══ Trecho ══

Em se admitindo essa possibilidade, as eleições deixariam de
ser solução democrática para o complexo impasse nacional atual.
Soluções fora do tradicional são possíveis, mas lançariam o País em um
cenário ainda mais tumultuado e incerto.
Em decorrência, a preservação do regime democrático nacional
compreenderia a urgente e necessária formação de uma nova maioria
política capaz de convergir com um inédito centro estabilizador das forças
vivas da nação. Um acordo mínimo a garantir que a solução do atual
impasse nacional implicaria a devolução aos brasileiros do poder de
decisão seria fundamental.
Os dados econômicos deste ano não permitem alardear o fim do processo recessivo
(Foto: Fabio Scremin/APPA)
O reconhecimento e a aceitação das regras democráticas por todos são
fundamentais. Faria sentido, nesse contexto, o chamamento a uma nova
Constituinte que decidiria a respeito de pontos específicos e centrais à
reformulação do Estado e sua relação com a sociedade e o mercado.

═══
══ Informações fornecidas ══

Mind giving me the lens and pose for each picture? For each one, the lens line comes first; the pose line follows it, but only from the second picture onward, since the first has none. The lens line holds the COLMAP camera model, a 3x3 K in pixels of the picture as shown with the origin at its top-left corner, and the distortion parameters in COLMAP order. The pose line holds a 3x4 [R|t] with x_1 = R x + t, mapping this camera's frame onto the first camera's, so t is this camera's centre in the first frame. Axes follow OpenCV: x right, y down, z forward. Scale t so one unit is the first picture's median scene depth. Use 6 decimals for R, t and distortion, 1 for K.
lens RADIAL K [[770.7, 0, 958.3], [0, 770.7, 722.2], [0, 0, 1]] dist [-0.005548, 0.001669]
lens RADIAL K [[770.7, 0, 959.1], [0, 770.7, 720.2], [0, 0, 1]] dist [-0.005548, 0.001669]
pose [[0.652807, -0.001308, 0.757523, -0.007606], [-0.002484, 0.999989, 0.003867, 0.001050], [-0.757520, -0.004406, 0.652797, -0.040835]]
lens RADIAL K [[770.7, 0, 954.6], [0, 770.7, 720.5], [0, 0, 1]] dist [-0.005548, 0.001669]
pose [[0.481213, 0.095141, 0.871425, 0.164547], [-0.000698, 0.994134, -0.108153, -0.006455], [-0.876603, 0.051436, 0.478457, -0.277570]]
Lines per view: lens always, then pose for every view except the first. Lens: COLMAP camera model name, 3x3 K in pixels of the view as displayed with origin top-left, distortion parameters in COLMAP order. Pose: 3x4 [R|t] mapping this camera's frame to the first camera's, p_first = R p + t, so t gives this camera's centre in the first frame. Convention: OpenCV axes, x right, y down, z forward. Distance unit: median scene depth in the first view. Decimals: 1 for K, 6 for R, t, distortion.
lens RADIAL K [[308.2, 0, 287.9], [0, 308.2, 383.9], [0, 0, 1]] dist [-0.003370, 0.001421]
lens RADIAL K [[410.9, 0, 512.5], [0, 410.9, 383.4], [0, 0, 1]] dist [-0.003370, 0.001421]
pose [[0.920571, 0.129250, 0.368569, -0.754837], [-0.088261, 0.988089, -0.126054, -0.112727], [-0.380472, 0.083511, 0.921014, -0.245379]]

═══

◆ **Sobre o exercício**:
Extraia do trecho sobre o impasse nacional a passagem entre "Em decorrência, a" e "(Foto: Fabio Scremin/APPA)", inclusive, sem alterar nenhuma palavra.

◆ **Resultado do exercício**:
Em decorrência, a preservação do regime democrático nacional
compreenderia a urgente e necessária formação de uma nova maioria
política capaz de convergir com um inédito centro estabilizador das forças
vivas da nação. Um acordo mínimo a garantir que a solução do atual
impasse nacional implicaria a devolução aos brasileiros do poder de
decisão seria fundamental.
Os dados econômicos deste ano não permitem alardear o fim do processo recessivo
(Foto: Fabio Scremin/APPA)